The unsuspecting victims receive a SMS message which tells them that their system is at risk and they should install the latest Android update. But the link provided isn’t for a new firmware update but in fact for a malicious app. The problem with text messages is that they are very common place and have a high read rate (meaning that most people read every message they receive), coupled with the fact that users seem to trust text messages, it means that victims all too easily follow links sent via text message.
Once the link is followed and the app is installed, Updtbot talks with the C&C server and awaits instructions. It is likely that the cyber criminals will attempt to make money from this malware by causing the infected phone to call premium rate numbers or send text messages to premium rate services. There is also the possibility that they will attempt to install other malware on the device including banking trojans and key loggers.

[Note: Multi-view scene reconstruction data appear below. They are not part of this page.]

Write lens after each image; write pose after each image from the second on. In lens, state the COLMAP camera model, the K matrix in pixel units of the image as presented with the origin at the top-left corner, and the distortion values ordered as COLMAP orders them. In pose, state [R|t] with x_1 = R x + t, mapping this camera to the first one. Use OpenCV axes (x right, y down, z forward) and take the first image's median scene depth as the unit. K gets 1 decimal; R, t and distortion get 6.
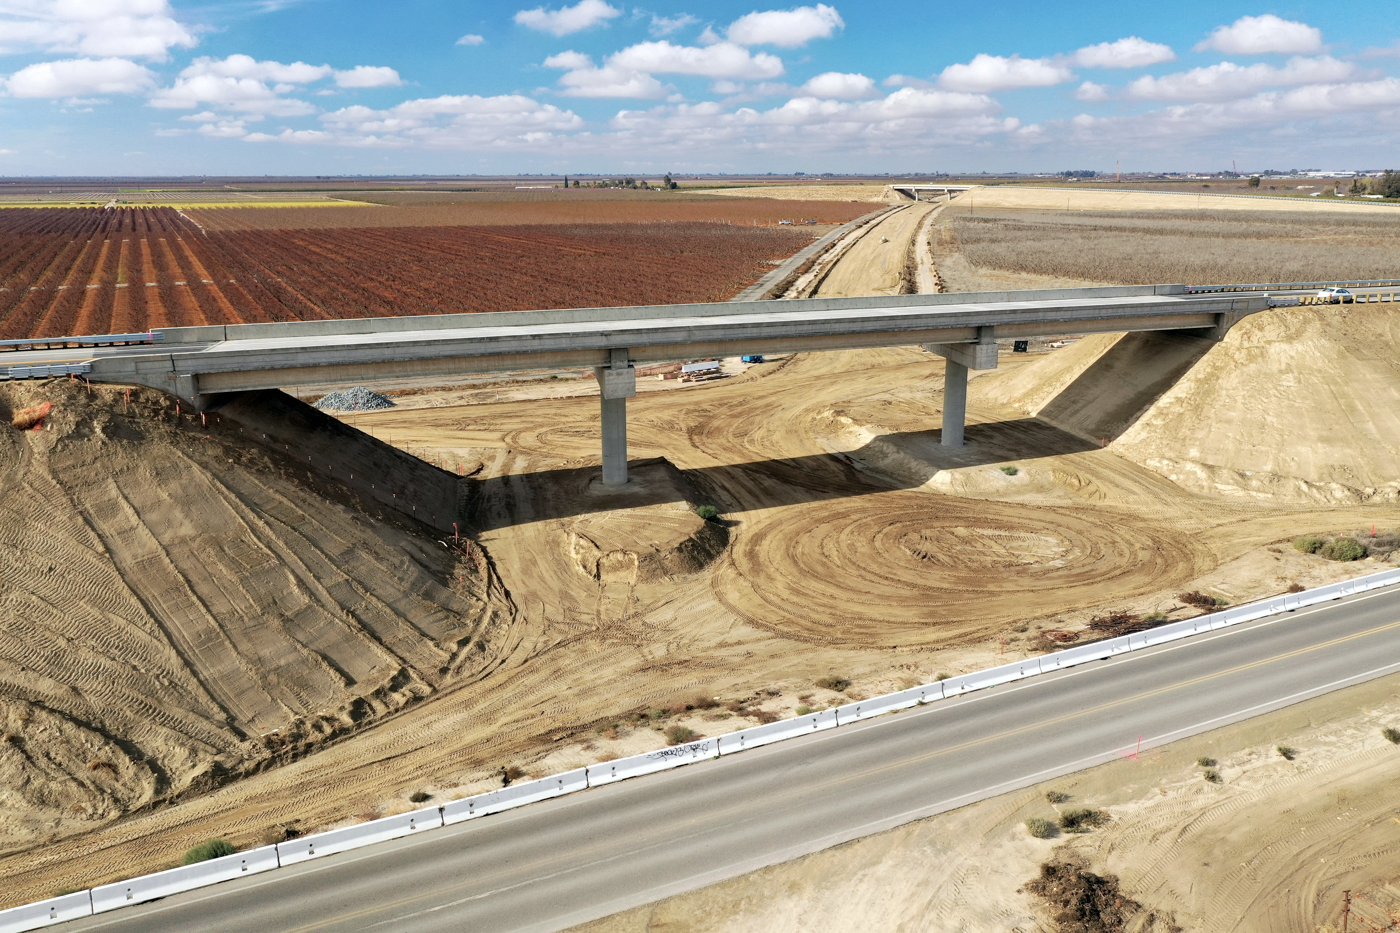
lens RADIAL K [[1106.5, 0, 695.6], [0, 1106.5, 472.9], [0, 0, 1]] dist [0.001460, 0.007815]
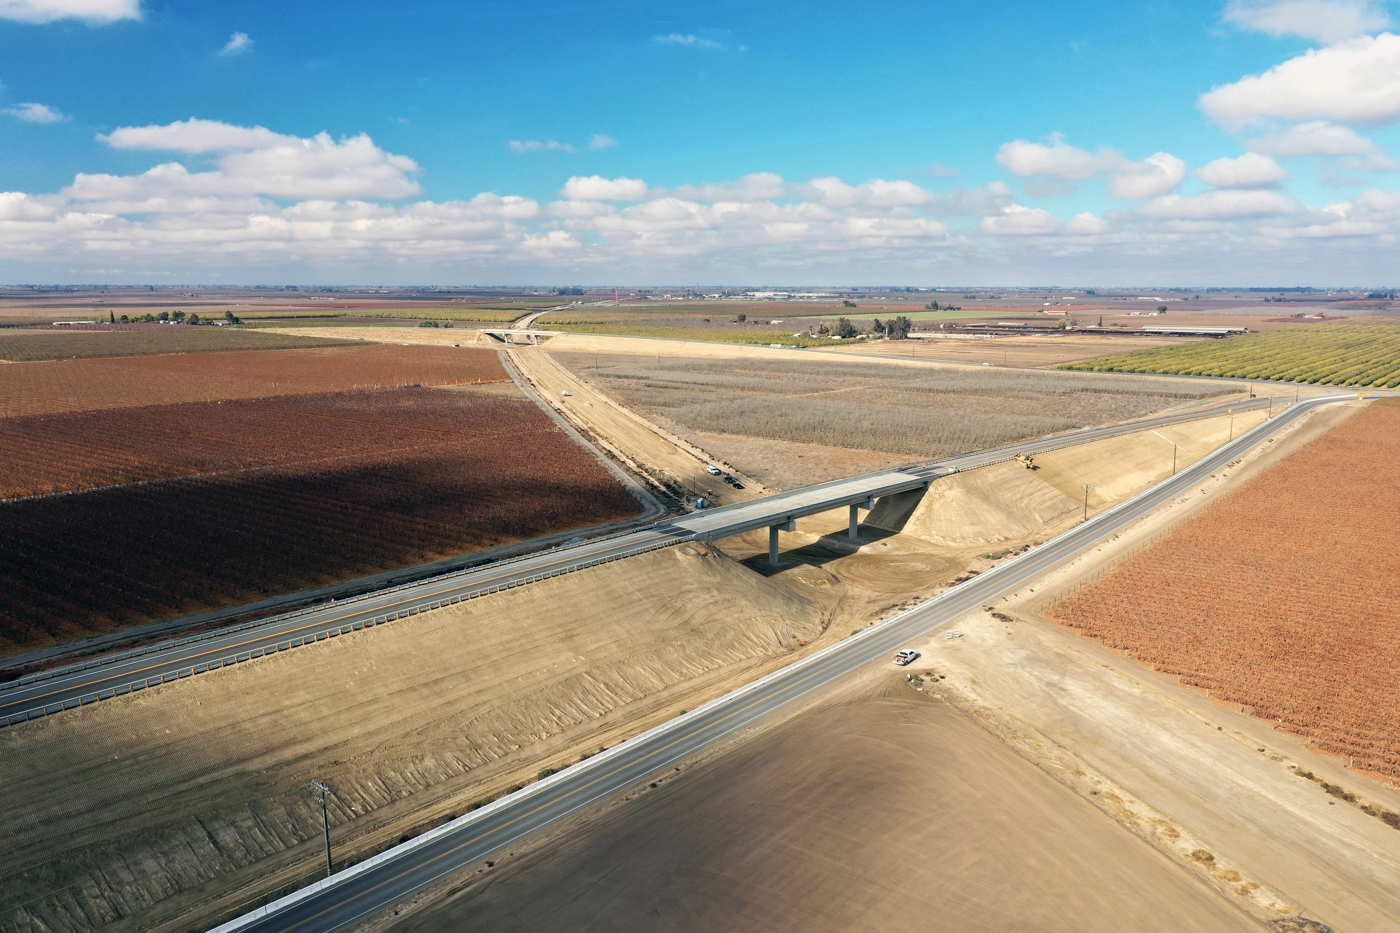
lens RADIAL K [[1106.5, 0, 695.6], [0, 1106.5, 472.9], [0, 0, 1]] dist [0.001460, 0.007815]
pose [[0.901205, -0.066798, 0.428213, -1.787780], [0.106946, 0.991772, -0.070367, -0.047330], [-0.419990, 0.109211, 0.900934, -1.812776]]
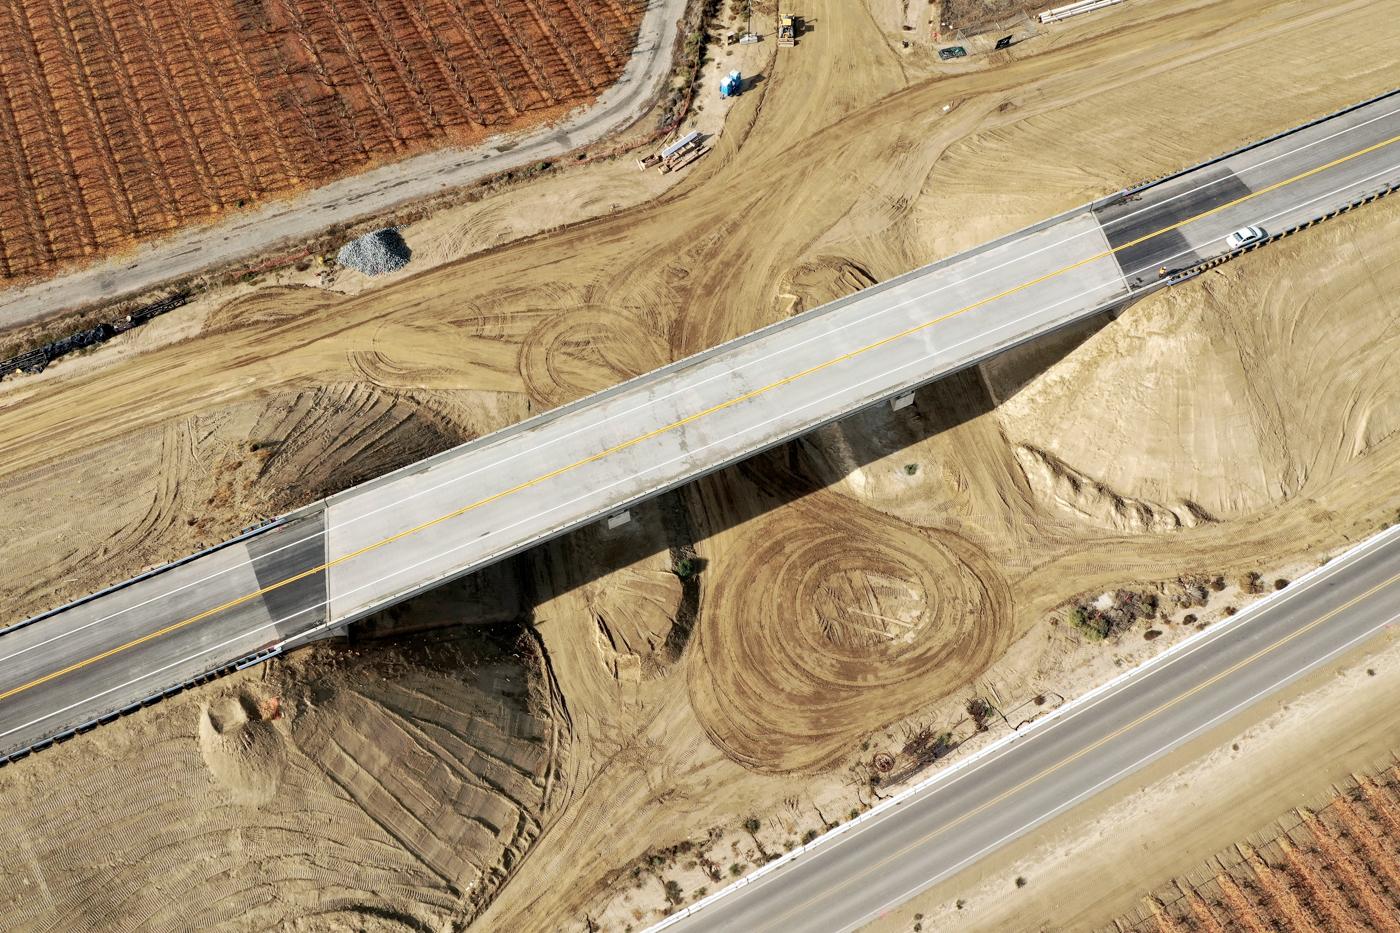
lens RADIAL K [[1106.5, 0, 695.6], [0, 1106.5, 472.9], [0, 0, 1]] dist [0.001460, 0.007815]
pose [[0.999839, -0.017591, -0.003518, 0.037581], [0.014854, 0.701900, 0.712120, -1.257433], [-0.010058, -0.712058, 0.702049, 0.079170]]
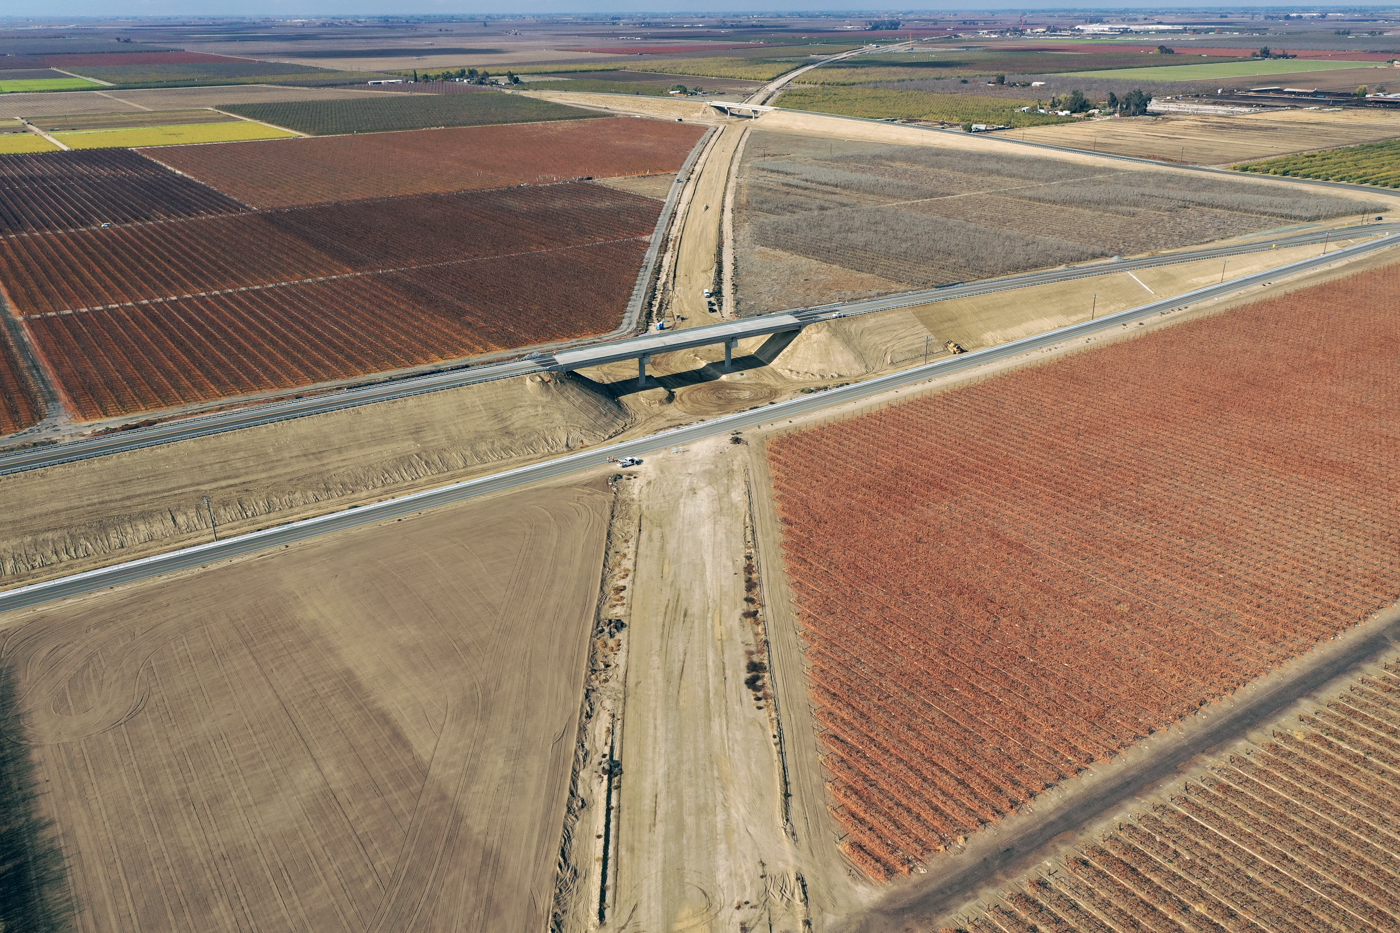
lens RADIAL K [[1106.5, 0, 695.6], [0, 1106.5, 472.9], [0, 0, 1]] dist [0.001460, 0.007815]
pose [[0.987403, -0.063673, 0.144846, -0.598626], [0.043694, 0.989586, 0.137153, -0.259334], [-0.152071, -0.129097, 0.979902, -3.682657]]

According to the research done by the NQ Mobile Security Research Center, over 160,000 Android devices have been affected by UpdtBot. However it looks initially as if these infections are mainly on Chinese mobiles. There are no current reports that the malware has made its way into Google Play or the Amazon Appstore.
Stay safe
It is important to use common-sense when installing apps on your device and when following links sent by email or SMS. In particular:
- Never follow links in emails or SMS messages from untrusted sources.
- If an offer (called the link bait) sounds like it is too good to be true, it probably is.
- Download apps from trusted app markets, and always look at the reviews and ratings.
- Be on the look out for strange charges to your phone bill.